**YOUR TASK:** Nothing but text lines should be duplicated: start with the first line of the listing below and stop after the line holding "Network-Marketing bietet beachtliche", omitting pictures.

== SUPPLIED RECORDS ==

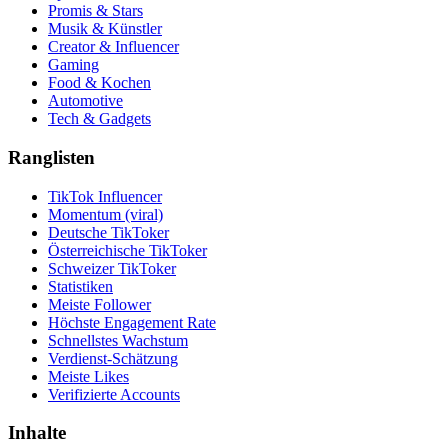
Promis & Stars
Musik & Künstler
Creator & Influencer
Gaming
Food & Kochen
Automotive
Tech & Gadgets
Ranglisten
TikTok Influencer
Momentum (viral)
Deutsche TikToker
Österreichische TikToker
Schweizer TikToker
Statistiken
Meiste Follower
Höchste Engagement Rate
Schnellstes Wachstum
Verdienst-Schätzung
Meiste Likes
Verifizierte Accounts
Inhalte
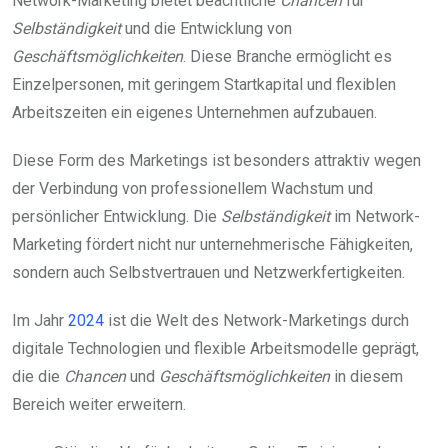
Network-Marketing bietet beachtliche
Chancen
für
Selbständigkeit
und die Entwicklung von
Geschäftsmöglichkeiten
. Diese Branche ermöglicht es
Einzelpersonen, mit geringem Startkapital und flexiblen
Arbeitszeiten ein eigenes Unternehmen aufzubauen.
Diese Form des Marketings ist besonders attraktiv wegen
der Verbindung von professionellem Wachstum und
persönlicher Entwicklung. Die
Selbständigkeit
im Network-
Marketing fördert nicht nur unternehmerische Fähigkeiten,
sondern auch Selbstvertrauen und Netzwerkfertigkeiten.
Im Jahr
2024
ist die Welt des Network-Marketings durch
digitale Technologien und flexible Arbeitsmodelle geprägt,
die die
Chancen
und
Geschäftsmöglichkeiten
in diesem
Bereich weiter erweitern.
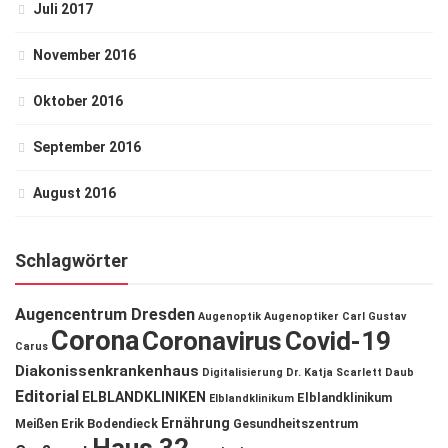
Juli 2017
November 2016
Oktober 2016
September 2016
August 2016
Schlagwörter
Augencentrum Dresden
Augenoptik
Augenoptiker
Carl Gustav
Corona
Coronavirus
Covid-19
Carus
Diakonissenkrankenhaus
Digitalisierung
Dr. Katja Scarlett Daub
Editorial
ELBLANDKLINIKEN
Elblandklinikum
Elblandklinikum
Ernährung
Meißen
Erik Bodendieck
Gesundheitszentrum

===

**COMPLETED EXERCISE:**
Promis & Stars
Musik & Künstler
Creator & Influencer
Gaming
Food & Kochen
Automotive
Tech & Gadgets
Ranglisten
TikTok Influencer
Momentum (viral)
Deutsche TikToker
Österreichische TikToker
Schweizer TikToker
Statistiken
Meiste Follower
Höchste Engagement Rate
Schnellstes Wachstum
Verdienst-Schätzung
Meiste Likes
Verifizierte Accounts
Inhalte
Network-Marketing bietet beachtliche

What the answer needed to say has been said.